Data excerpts
━━━━━━━━

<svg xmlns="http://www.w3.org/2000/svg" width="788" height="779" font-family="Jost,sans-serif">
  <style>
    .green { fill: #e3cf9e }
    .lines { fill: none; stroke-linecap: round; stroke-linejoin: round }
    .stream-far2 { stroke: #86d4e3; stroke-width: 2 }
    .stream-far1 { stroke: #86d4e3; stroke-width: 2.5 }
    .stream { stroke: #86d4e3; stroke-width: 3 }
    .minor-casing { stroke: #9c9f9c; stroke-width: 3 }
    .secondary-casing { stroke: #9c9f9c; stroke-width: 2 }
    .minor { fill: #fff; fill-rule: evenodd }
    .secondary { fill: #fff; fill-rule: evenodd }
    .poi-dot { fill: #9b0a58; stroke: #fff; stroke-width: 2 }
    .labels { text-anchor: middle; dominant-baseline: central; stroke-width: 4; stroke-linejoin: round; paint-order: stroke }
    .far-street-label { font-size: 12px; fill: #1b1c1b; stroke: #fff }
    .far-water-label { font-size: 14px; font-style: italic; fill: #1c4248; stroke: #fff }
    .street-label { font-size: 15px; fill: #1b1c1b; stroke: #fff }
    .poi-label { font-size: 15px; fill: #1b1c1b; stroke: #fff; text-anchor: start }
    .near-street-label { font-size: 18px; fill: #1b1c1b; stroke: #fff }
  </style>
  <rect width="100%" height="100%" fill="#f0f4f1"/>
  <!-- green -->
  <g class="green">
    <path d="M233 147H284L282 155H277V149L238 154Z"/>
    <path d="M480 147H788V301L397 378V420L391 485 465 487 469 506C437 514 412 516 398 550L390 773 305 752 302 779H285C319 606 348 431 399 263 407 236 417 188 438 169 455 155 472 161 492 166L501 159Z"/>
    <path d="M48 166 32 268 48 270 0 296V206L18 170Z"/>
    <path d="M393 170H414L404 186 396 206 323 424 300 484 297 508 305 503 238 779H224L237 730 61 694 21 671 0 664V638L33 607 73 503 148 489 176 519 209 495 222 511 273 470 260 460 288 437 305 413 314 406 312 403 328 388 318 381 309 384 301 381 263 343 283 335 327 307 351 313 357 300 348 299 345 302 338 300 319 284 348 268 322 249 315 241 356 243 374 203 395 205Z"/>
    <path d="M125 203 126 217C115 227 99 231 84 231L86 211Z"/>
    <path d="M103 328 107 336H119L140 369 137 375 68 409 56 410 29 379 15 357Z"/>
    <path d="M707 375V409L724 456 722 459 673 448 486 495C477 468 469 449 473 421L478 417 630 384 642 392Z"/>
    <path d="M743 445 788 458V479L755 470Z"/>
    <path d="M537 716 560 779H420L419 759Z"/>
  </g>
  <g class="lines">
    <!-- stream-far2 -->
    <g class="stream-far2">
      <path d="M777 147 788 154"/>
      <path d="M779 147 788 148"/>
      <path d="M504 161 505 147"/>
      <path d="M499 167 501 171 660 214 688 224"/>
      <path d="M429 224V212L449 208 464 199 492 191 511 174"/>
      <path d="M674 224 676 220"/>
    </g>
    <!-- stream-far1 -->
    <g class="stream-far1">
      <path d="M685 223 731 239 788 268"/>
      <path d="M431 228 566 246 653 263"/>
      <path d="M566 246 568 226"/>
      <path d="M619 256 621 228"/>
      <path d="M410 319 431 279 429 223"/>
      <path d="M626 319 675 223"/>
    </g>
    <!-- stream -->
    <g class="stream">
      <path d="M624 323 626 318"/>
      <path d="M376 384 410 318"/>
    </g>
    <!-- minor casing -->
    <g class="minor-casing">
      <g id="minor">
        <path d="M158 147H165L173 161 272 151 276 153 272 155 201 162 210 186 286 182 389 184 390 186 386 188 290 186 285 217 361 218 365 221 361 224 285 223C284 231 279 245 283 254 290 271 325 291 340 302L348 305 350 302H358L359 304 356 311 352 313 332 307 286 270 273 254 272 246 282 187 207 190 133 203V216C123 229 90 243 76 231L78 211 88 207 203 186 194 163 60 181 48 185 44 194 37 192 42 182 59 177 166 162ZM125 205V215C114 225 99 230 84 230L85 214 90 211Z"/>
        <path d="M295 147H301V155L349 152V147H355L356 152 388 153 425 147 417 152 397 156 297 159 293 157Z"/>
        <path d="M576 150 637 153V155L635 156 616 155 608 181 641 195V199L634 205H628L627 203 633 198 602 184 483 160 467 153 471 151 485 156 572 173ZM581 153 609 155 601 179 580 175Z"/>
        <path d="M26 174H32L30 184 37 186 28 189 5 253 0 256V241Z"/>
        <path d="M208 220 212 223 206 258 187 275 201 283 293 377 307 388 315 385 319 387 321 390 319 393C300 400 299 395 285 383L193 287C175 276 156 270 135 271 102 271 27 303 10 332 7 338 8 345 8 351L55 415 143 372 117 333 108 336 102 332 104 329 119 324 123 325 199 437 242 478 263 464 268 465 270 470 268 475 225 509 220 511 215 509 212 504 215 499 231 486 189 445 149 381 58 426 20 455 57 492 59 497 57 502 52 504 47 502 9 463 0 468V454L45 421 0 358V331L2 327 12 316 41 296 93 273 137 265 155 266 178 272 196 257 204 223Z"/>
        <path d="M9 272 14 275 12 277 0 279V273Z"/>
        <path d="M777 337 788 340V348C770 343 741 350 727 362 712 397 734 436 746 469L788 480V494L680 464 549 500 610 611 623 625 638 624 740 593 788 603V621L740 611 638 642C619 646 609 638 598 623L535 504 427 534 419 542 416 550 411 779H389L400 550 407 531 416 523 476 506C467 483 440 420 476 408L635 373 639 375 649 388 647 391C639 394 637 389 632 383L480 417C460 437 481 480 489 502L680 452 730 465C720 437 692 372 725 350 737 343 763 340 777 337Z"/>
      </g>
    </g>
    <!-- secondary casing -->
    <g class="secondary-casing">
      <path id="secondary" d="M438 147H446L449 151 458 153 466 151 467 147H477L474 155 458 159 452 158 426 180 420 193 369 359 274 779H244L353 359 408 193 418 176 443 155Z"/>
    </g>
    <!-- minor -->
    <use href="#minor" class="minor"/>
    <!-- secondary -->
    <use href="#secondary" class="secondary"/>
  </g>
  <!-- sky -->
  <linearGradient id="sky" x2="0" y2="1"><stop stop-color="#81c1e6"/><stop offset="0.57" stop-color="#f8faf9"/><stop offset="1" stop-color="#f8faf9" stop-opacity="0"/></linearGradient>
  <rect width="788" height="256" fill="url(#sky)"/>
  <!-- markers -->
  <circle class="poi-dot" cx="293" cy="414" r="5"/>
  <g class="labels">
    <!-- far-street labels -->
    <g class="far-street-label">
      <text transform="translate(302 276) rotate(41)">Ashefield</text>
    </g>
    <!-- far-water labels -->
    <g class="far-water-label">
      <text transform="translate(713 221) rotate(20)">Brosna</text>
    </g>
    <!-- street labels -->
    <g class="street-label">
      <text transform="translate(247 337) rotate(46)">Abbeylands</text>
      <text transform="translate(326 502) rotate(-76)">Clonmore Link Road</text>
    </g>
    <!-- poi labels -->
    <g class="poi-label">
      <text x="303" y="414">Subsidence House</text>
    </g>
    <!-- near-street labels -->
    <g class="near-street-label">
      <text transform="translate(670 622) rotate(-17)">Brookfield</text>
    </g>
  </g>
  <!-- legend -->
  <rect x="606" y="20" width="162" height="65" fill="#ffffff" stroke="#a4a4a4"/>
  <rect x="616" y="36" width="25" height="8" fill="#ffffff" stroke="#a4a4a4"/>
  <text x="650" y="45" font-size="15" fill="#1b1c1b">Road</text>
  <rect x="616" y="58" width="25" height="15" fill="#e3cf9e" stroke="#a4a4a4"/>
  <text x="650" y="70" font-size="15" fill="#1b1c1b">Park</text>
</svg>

━━━━━━━━

• [To do]: Which of the lines above contain "labels"? Return them all.

• [Task result]:
    .labels { text-anchor: middle; dominant-baseline: central; stroke-width: 4; stroke-linejoin: round; paint-order: stroke }
  <g class="labels">
    <!-- far-street labels -->
    <!-- far-water labels -->
    <!-- street labels -->
    <!-- poi labels -->
    <!-- near-street labels -->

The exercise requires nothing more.